Effective in 2019, schools across Wisconsin are required by law to upload both building map blueprints as well as a number of other safety-related documents annually to the state Department of Justice as well as local law enforcement agencies.

The requirements are designed to streamline emergency responses, as well as give the state and local police a better picture of the safety plans in place in specific school districts.

The $2 million clearing the Joint Finance Committee unanimously on Tuesday is designed to help schools across Wisconsin upgrade the type of map they’re submitting, from a static document to a more interactive, realtime-friendly digital tool.

Officials say it’s a measure far more effective for guiding first responders where to run in the middle of an emergency response.

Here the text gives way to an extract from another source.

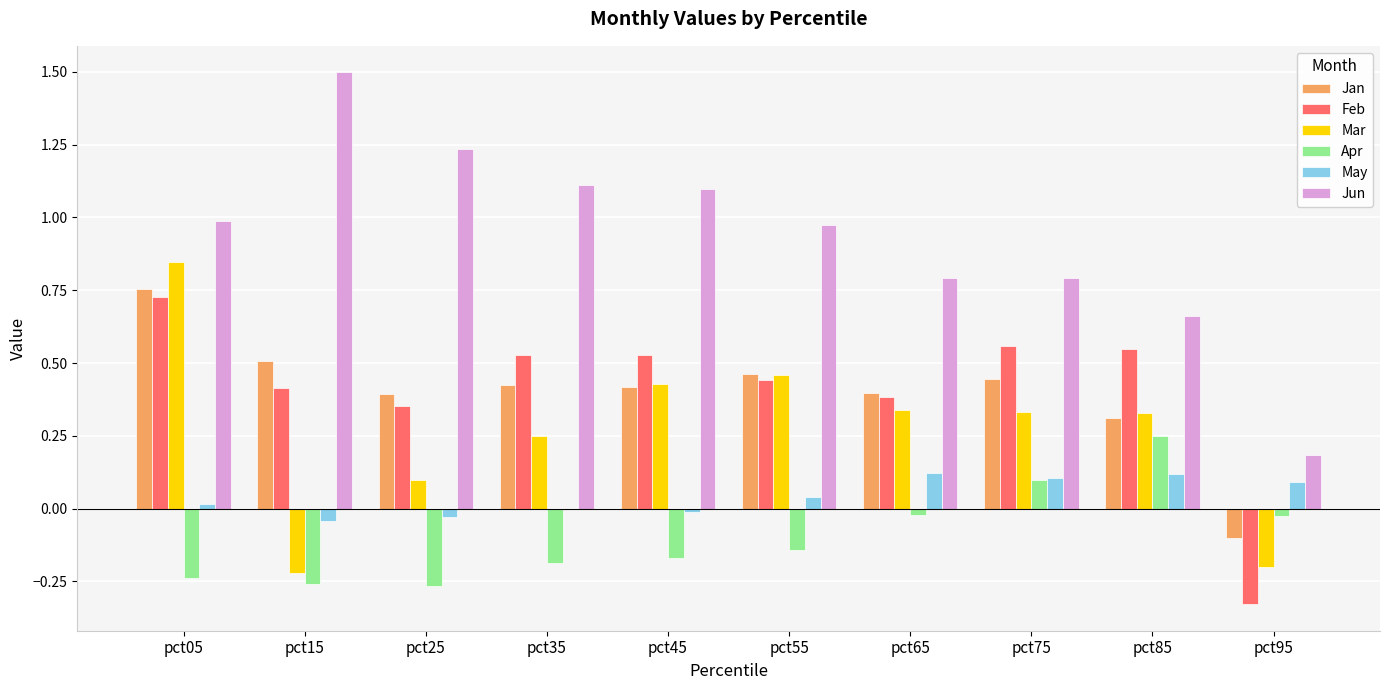

Does the chart contain stacked bars?

No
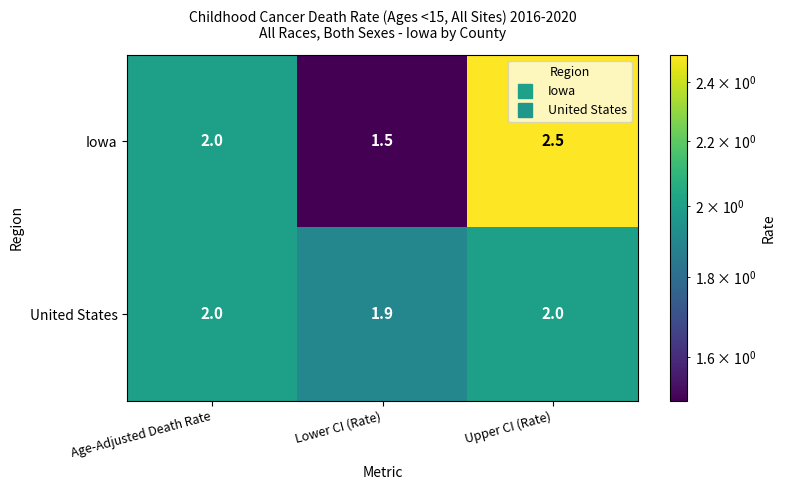

Which series has the largest total across all categories?

Iowa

“The maps actually can do things that blueprints can’t,” explained Trish Kilpin, director of the DOJ’s Office of School Safety. “If somebody has a medical event outside the pool, you can send a signal to show exactly where that is so that the responders can respond to the right location, pull up at the right entrance, and there can be some efficiency in terms of meeting the need of the crisis.”

Some schools already use the data-mapping digital system; under the $2 million released by JFC today, schools can get up to $5,000 to assist with a similar upgrade.

“It provides more realistic data, and it provides it in a more efficient way,” Kilpin said. “If we can increase the response time of our EMS and police, we are hopefully going to be more successful in saving lives.”